** ARBEITSAUFTRAG **
Beantworten Sie anhand des Textauszugs über die russische Kunst in Berlin folgende Fragen:
1. Unter welchem gemeinsamen Namen treten Slava Mizin und Sasha Shaburov auf?
2. Wo stehen die beiden Polizisten auf dem Foto?
3. In welcher Pariser Ausstellung sollte das Bild gezeigt werden?
**** TEXTAUSZUG
"Shame on Russia" Brisante "Schmuggel"-Kunst in Berlin

Sind sie die Enfants terribles der russischen Kunstszene: Slava Mizin und Sasha Shaburov alias "Blue Nose". Ihre Bilder sollten Russland nicht verlassen. Sie zeigen: Condi Rice, Saddam Hussein kopulierend, oder die Queen auf Di einschlagend.

Zwei russische Polizisten in Uniform stehen in einem verschneiten Birkenwäldchen und küssen sich leidenschaftlich. Ein schönes, ein poetisches Foto. Das finden russische Zollbeamte allerdings ganz und gar nicht. Scheußlich, skandalös, empörend erschien ihnen das Bild der beiden schwulen Polizisten. Deshalb verboten sie kurzerhand, dass es die Grenze passieren durfte, um in der Pariser Schau "Sots Art. Politische Kunst in Russland" gezeigt zu werden. "Wenn diese Bilder ausgestellt werden, bringt das Schande über Russland", sagte Kulturminister Alexander Sokolov".
********
**** GEGEBENE DATEN
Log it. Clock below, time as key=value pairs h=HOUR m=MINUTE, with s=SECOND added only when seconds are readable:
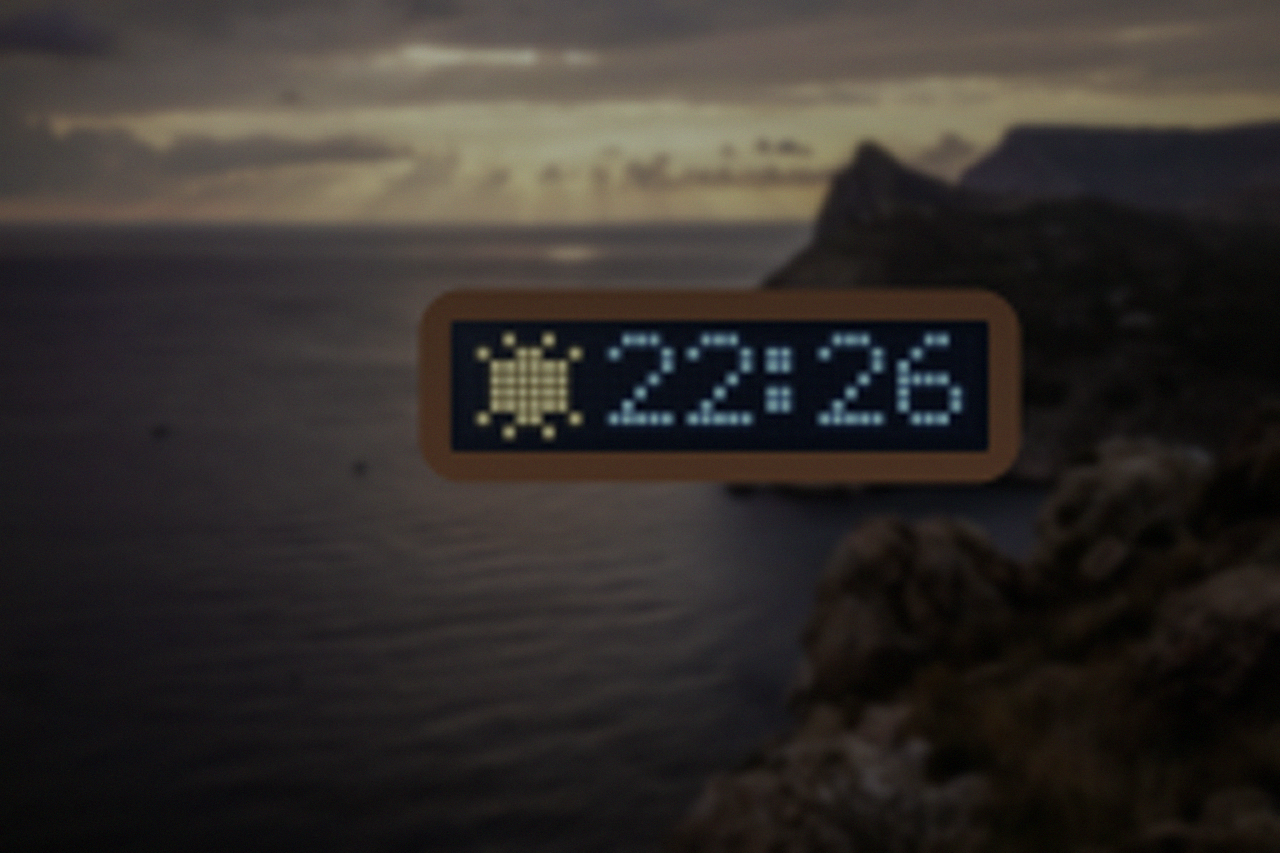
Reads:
h=22 m=26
********
** LÖSUNG **
1. Unter dem Namen „Blue Nose“.
2. In einem verschneiten Birkenwäldchen.
3. In der Schau „Sots Art. Politische Kunst in Russland“.